___ ТЕКСТ ДЛЯ ЧТЕНИЯ
Шанхайская организация сотрудничества была создана в июне 2001 г. как преемник предшествующей организации, Шанхайской пятерки. Члены ШОС – это члены первоначальной Шанхайской пятерки: Россия, Китай, Казахстан, Кыргызстан и Таджикистан, плюс новый член ШОС – Узбекистан. Однако в качестве стран-наблюдателей ШОС включает Индию, Иран и Пакистан и регулярно приглашает на свои встречи представителей бывших советских республик и членов Ассоциации государств Юго-Восточной Азии (АСЕАН).
ШОС берет истоки в вопросах безопасности, присущих странам-участницам, включая подавление сепаратистских тенденций на Кавказе, в Тибете и на Тайване. Члены союза также имеют общие интересы в борьбе с Аль-Каидой и другими террористическими группами в Чечне и Западном Китае. Но ШОС быстро превратился в азиатский противовес НАТО. Россия получила поддержку Китая в противостоянии с НАТО в Восточной Европе, а Китай получил поддержку России в противостоянии с Соединенными Штатами в Восточной Азии. В этом контексте неудивителен отказ ШОС в 2005 г. принять в свои ряды США в статусе наблюдателя[163].
В дополнение к проведению объединенных военных учений и сотрудничеству в десятках крупномасштабных инфраструктурных проектов, имеющих отношение к энергетике, телекоммуникациям и водным ресурсам, ШОС также проводит инициативы в банковской системе и многостороннем финансировании, которые имеют отношение к будущему международной денежной системы. Совет премьер-министров ШОС на саммите в Москве 26 октября 2005 г. подписал соглашение, создающее Межбанковское объединение ШОС, разработанное для облегчения экономического сотрудничества между центробанками стран-участниц, совместного финансирования инфраструктурных проектов и формирования специализированных учреждений, кредитующих развитие их членов[164].
______
___ ФРАГМЕНТЫ ЗАПИСЕЙ
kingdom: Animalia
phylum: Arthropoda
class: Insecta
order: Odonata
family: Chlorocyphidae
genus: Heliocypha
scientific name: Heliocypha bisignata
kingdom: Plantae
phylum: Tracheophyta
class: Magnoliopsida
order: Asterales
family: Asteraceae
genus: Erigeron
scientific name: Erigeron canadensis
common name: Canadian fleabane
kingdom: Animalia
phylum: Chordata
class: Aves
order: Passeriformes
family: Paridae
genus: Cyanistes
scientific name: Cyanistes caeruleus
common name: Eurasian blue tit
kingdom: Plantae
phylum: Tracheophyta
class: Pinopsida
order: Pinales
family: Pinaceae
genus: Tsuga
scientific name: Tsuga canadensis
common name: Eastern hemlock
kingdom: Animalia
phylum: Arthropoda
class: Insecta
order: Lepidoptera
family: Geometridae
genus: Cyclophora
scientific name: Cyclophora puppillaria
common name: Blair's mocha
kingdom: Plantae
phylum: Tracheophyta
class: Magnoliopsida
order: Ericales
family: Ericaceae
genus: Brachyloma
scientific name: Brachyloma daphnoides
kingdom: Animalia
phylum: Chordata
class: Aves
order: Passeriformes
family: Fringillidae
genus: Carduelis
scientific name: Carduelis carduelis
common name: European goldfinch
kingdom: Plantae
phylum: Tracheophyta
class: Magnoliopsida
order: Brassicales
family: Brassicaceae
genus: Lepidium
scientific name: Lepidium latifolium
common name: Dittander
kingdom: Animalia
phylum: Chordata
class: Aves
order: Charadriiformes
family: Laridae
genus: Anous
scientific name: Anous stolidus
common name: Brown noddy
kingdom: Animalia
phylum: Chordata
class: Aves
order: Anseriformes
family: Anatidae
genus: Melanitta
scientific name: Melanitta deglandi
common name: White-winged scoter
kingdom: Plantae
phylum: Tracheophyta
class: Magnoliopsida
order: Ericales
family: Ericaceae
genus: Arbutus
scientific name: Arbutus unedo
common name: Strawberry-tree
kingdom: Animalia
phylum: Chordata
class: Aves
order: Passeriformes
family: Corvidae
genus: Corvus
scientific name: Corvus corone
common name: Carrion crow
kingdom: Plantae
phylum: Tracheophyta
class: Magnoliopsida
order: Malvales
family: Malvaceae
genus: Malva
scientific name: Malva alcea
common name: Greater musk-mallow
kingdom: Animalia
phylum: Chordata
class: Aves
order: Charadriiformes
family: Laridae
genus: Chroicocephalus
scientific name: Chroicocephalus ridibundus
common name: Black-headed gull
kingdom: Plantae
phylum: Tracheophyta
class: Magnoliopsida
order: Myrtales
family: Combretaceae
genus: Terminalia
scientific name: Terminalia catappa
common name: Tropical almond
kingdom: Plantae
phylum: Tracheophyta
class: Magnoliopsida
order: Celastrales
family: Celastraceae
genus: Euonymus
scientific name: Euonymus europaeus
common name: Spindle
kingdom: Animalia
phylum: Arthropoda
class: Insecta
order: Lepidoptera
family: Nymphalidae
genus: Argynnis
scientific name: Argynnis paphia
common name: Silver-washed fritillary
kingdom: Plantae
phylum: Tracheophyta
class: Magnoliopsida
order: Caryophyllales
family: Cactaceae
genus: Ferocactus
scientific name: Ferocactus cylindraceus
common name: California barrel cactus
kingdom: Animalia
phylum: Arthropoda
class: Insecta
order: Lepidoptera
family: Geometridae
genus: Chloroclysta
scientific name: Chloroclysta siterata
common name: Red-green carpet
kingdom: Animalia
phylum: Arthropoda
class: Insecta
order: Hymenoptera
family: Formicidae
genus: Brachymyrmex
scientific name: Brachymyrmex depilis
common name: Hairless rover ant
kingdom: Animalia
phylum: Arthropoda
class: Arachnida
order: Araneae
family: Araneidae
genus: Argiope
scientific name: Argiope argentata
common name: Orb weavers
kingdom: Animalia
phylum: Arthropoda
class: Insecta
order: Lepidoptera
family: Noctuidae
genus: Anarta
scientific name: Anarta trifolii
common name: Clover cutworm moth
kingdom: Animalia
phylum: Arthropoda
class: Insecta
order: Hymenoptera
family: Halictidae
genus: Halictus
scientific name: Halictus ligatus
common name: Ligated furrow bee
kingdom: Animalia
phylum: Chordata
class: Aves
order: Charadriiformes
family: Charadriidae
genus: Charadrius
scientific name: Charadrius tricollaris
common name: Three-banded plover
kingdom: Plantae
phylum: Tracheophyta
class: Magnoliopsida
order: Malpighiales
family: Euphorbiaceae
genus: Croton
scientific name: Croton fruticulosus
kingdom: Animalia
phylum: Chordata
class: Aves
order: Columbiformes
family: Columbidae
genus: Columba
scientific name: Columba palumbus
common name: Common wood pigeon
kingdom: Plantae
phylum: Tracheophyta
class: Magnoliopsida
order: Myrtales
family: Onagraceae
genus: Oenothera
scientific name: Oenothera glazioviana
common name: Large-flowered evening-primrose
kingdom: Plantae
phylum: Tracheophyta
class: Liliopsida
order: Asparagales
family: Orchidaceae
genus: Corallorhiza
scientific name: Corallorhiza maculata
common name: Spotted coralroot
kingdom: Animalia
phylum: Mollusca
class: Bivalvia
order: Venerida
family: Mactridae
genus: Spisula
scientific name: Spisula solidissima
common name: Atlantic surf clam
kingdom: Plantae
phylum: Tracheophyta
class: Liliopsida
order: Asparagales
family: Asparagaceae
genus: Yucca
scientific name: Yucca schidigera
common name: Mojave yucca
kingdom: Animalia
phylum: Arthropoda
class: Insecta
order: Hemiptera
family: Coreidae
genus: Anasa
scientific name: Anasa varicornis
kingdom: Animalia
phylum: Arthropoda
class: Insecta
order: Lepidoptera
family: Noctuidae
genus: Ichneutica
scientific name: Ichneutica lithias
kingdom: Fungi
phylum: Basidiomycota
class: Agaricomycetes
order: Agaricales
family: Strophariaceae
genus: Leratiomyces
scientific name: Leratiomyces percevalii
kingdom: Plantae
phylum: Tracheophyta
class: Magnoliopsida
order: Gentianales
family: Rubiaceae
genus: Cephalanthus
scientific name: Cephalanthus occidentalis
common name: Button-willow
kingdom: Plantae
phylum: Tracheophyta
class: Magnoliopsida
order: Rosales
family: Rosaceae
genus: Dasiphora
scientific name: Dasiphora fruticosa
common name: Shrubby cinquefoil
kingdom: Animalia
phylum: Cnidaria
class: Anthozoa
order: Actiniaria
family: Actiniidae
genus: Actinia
______
• **ЗАДАНИЯ**:
A. Ответьте по тексту о ШОС:
(i) Когда была создана ШОС?
(ii) Какой стране ШОС отказала в 2005 г. в статусе наблюдателя?
(iii) Какое соглашение подписал Совет премьер-министров ШОС на саммите в Москве 26 октября 2005 г.?
B. Напишите продолжение текста о ШОС, начиная сразу после его последнего предложения.

• **ОТВЕТЫ К ЗАДАНИЯМ**:
A.
(i) В июне 2001 г.
(ii) США.
(iii) Соглашение о создании Межбанковского объединения ШОС.

B.
На саммите премьер-министров ШОС в Астане (Казахстан) в октябре 2008 г. китайский премьер Вэнь Цзябао и российский премьер-министр Владимир Путин поддержали принятие Ирана в ШОС в качестве полноценного участника. На этом саммите вице-президент Ирана Парвиз Давуди отметил, что «Шанхайская организация сотрудничества – это хорошая площадка для создания новой банковской системы, независимой от существующих международных банковских систем»[165]. Саммит ШОС в июне 2009 г. проходил параллельно саммиту БРИК в Екатеринбурге (Россия). Тогда китайский президент Ху Цзиньтао и российский президент Дмитрий Медведев использовали возможность саммитов ШОС и БРИКС для подписания совместной китайско-российской декларации, призывающей к реформированию мировой финансовой системы и международных финансовых организаций и увеличению представительства развивающейся экономики в МВФ[166]. У новоизбранного президента Ирана Рухани на саммите ШОС в столице Кыргызстана Бишкеке 13 сентября 2013 г. состоялось нечто вроде международного первого бала. На этом саммите Иран получил сильную поддержку от России, Китая и остальных членов ШОС в вопросе невмешательства в активность Ирана в сфере обогащения урана.
Поскольку геополитика все чаще разворачивается скорее в области международных экономик, чем в чисто военно-дипломатических сферах, можно ожидать эволюции ШОС из альянса в сфере безопасности в потенциальную валютную зону. Это уже завуалированно произошло посредством роли, сыгранной российскими и китайскими банками в облегчении транзакций Ирана в твердой валюте, несмотря на санкции на перевод Ираном средств, наложенные Соединенными Штатами и ЕС.
Сходство целей БРИКС и ШОС по вопросам международной денежной системы должно тревожить традиционные западные элиты больше всего. Движущие силы процесса – Россия и Китай, два наиболее влиятельных члена обеих организаций. БРИКС и ШОС могут иметь различные цели в военной и стратегической деятельности, но они являются единомышленниками в вопросах права голоса в МВФ и разделяют растущую антипатию к ведущей роли доллара.
Персидский залив
Еще один стратегически и географически близкий альянс, Совет сотрудничества государств Персидского залива, определенно имеет потенциал для создания единой валютной зоны, которая снизит роль доллара США.
Этот Совет сотрудничества был основан 25 мая 1981 г. пактом, подписанным в Эр-Рияде, Саудовская Аравия, шестерыми основателями: Бахрейном, Кувейтом, Оманом, Катаром, Саудовской Аравией и Объединенными Арабскими Эмиратами. Добавлений к этой исходной группе не было, хотя в настоящее время в качестве кандидатов рассматриваются Марокко и Иордания.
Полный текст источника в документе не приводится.